**Document source**:
((
Les écoles d’ingénieurs à l’épreuve des politiques de site

Sylvie Lecherbonnier Publié le
Les écoles d’ingénieurs à l’épreuve des politiques de site
L'Insa de Strasbourg // © 
Quelle place dans les PRES pour les écoles d'ingénieurs ? La commission «Territoires» de la Conférence des directeurs d’écoles françaises d’ingénieurs (CDEFI) a effectué un premier tour de France des sites universitaires du Nord-Pas-de-Calais, de Bretagne, Bordeaux, Nancy, Strasbourg et Toulouse. Son constat : un sentiment d’incertitude domine aujourd’hui au sein des écoles d’ingénieurs. « La tête à l’international et les pieds dans le local », elles ressentent un décalage entre le rôle qu’elles jouent pour l’attractivité de leur territoire et la place centrale des universités au sein des PRES (pôles de recherche et d’enseignement supérieur).

Les écoles d’ingénieurs reprochent avant tout aux PRES de s’être construits « dans une logique de structure alors qu’elles ont une approche “projet” de leur coopération, confie Jean-Claude Duriez, directeur de l’École des mines de Douai et président de la commission Territoires précitée. Pour les écoles, la logique de structure n’est pas une fin en soi. Elles ont une vision plus “bottom-up” des collaborations. »

Parmi les freins à la coopération entre écoles et universités, la gouvernance de ces nouveaux pôles est clairement en cause. Globalement, les écoles d’ingénieurs ont eu l’impression de « subir la gouvernance du PRES et de ne pas avoir assez participé à son élaboration ». Jean-Claude Duriez le confirme : « Les écoles d’ingénieurs participent toujours au PRES, mais ne sont pas forcément représentées de la manière qui serait la plus légitime. »
))
**Données fournies**:
((
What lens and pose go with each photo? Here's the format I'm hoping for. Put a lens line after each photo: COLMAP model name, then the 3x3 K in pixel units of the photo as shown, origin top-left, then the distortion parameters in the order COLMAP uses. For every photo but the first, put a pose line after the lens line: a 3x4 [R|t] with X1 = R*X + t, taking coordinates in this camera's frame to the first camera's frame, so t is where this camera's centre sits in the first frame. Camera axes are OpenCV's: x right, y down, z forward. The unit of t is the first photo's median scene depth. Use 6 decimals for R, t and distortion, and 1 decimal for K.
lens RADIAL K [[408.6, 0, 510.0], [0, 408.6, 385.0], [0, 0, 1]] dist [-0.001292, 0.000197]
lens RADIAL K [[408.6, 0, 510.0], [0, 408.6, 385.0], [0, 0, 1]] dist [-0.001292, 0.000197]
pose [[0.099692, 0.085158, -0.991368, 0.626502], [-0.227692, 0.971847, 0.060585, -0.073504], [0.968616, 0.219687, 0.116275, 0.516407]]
))
((
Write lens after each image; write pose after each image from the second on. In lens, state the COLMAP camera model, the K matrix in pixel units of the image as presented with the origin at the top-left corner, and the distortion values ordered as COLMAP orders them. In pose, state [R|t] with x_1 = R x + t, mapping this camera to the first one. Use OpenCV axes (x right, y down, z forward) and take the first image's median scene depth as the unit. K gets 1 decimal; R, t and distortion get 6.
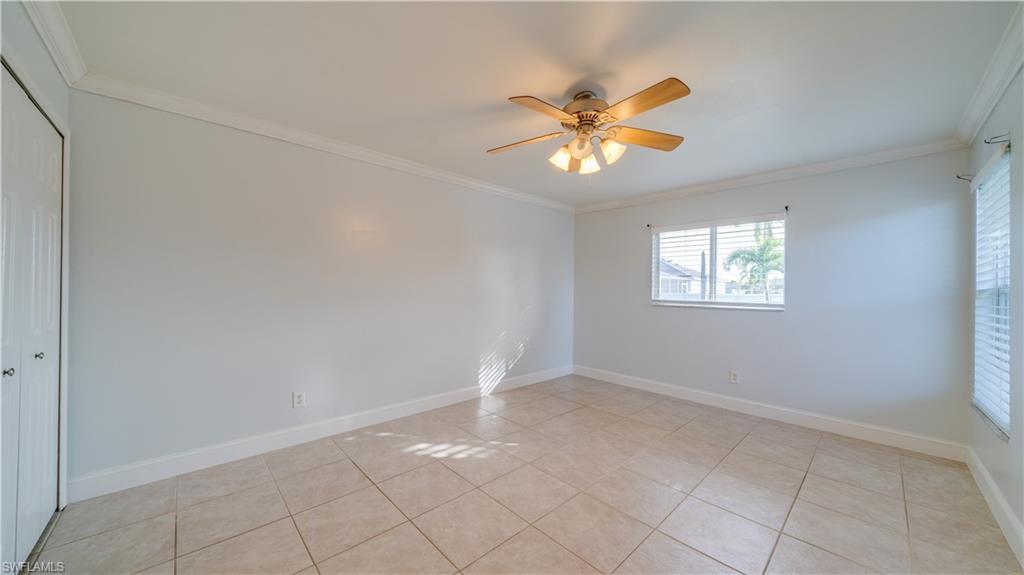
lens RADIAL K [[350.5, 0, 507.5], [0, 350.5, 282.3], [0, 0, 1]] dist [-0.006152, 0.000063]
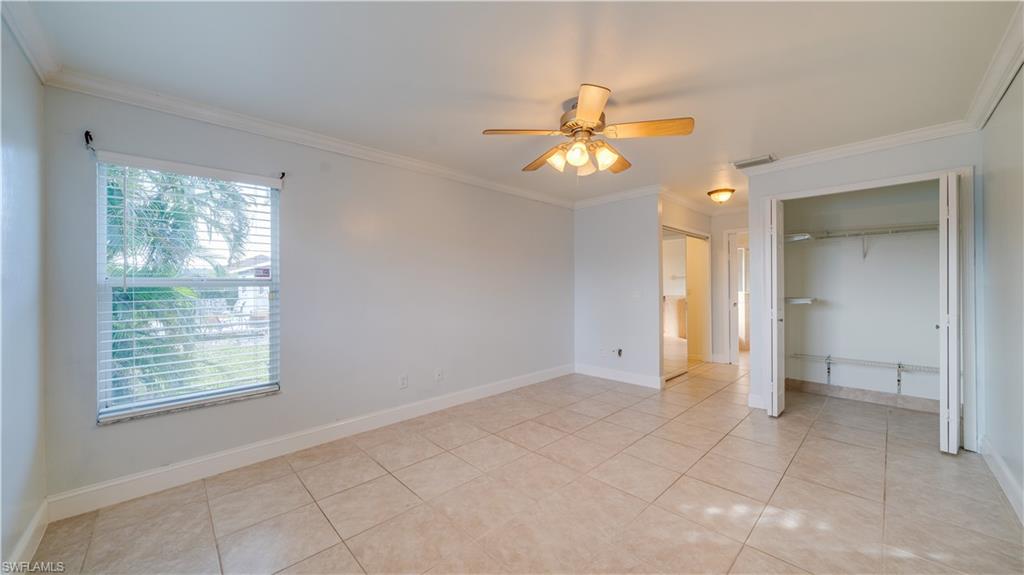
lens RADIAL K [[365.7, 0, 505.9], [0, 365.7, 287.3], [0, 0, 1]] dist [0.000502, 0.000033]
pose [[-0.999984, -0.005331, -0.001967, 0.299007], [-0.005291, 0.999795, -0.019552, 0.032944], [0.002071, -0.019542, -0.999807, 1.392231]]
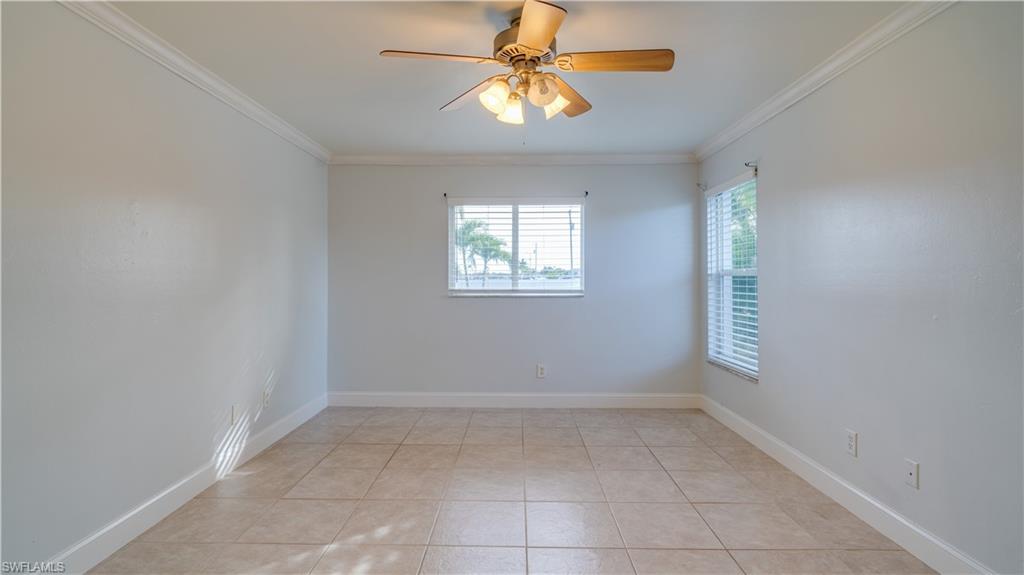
))
**Travail à faire**:
[1] D'après l'article sur les écoles d'ingénieurs, qui préside la commission « Territoires » de la CDEFI ?
[2] Recopiez le passage de l'article sur les écoles d'ingénieurs depuis « Sylvie Lecherbonnier Publié » jusqu'à « et d’enseignement supérieur). » inclus.
[3] Rédigez la suite de l'article sur les écoles d'ingénieurs en reprenant après sa dernière phrase.
Les lignes constituent un matériau distinct de l'article sur les écoles d'ingénieurs.

**Résultats attendus**:
[1] Jean-Claude Duriez, directeur de l'École des mines de Douai.

[2]
Sylvie Lecherbonnier Publié le
Les écoles d’ingénieurs à l’épreuve des politiques de site
L'Insa de Strasbourg // © 
Quelle place dans les PRES pour les écoles d'ingénieurs ? La commission «Territoires» de la Conférence des directeurs d’écoles françaises d’ingénieurs (CDEFI) a effectué un premier tour de France des sites universitaires du Nord-Pas-de-Calais, de Bretagne, Bordeaux, Nancy, Strasbourg et Toulouse. Son constat : un sentiment d’incertitude domine aujourd’hui au sein des écoles d’ingénieurs. « La tête à l’international et les pieds dans le local », elles ressentent un décalage entre le rôle qu’elles jouent pour l’attractivité de leur territoire et la place centrale des universités au sein des PRES (pôles de recherche et d’enseignement supérieur).

[3]
Des effets déstructurants sur la concertation entre écoles

Dans certains cas, la commission fait même état des effets « déstructurants » du PRES sur la collaboration entre écoles d’ingénieurs. « Une politique concertée devient difficile à mettre en place à partir du moment où, sur un même site, des écoles sont membres fondateurs du PRES, certaines membres associés et, d’autres, complètement exclues », commente le directeur des Mines de Douai.

Autre dommage collatéral : le PRES peut faire écran dans la relation directe qu’avaient nouée les écoles avec les collectivités territoriales. Pour Jean-Claude Duriez, « les élus locaux ont un rôle décisif à jouer sur les politiques de site. Ils peuvent peser sur l’influence des uns et des autres. »

Une plus grande implication dans les pôles de compétitivité

Les écoles d’ingénieurs se sentent beaucoup plus à l’aise dans les pôles de compétitivité. « Nous y avons retrouvé nos interlocuteurs, nos intérêts et nos modes de fonctionnement », souligne le président de la commission Territoires. Dans ces structures, les écoles d’ingénieurs sont en position de force. Ainsi, ce sont souvent les écoles internes aux universités qui représentent ces dernières au sein des pôles. Petite déception cependant : l’absence de coordination entre le PRES et les pôles de compétitivité.

Les collégiums, la solution miracle ?

La mise en œuvre de ces différentes politiques de site n’a pas eu que des effets négatifs pour les écoles d’ingénieurs. Un « nouveau dialogue » s’est instauré entre écoles et universités. « Partout où la discussion a réussi à s’établir, les difficultés se sont peu à peu estompées », selon l’optimiste Jean-Claude Duriez.

Autre conséquence : les écoles d’ingénieurs ont été obligées de « redéfinir leur positionnement stratégique au niveau de leur territoire et d’envisager de nouvelles synergies ». Pour s’affirmer par rapport à un PRES, promouvoir l’offre de formations d’ingénieurs ou développer des projets communs, les écoles d’un même site adoptent peu à peu des stratégies concertées.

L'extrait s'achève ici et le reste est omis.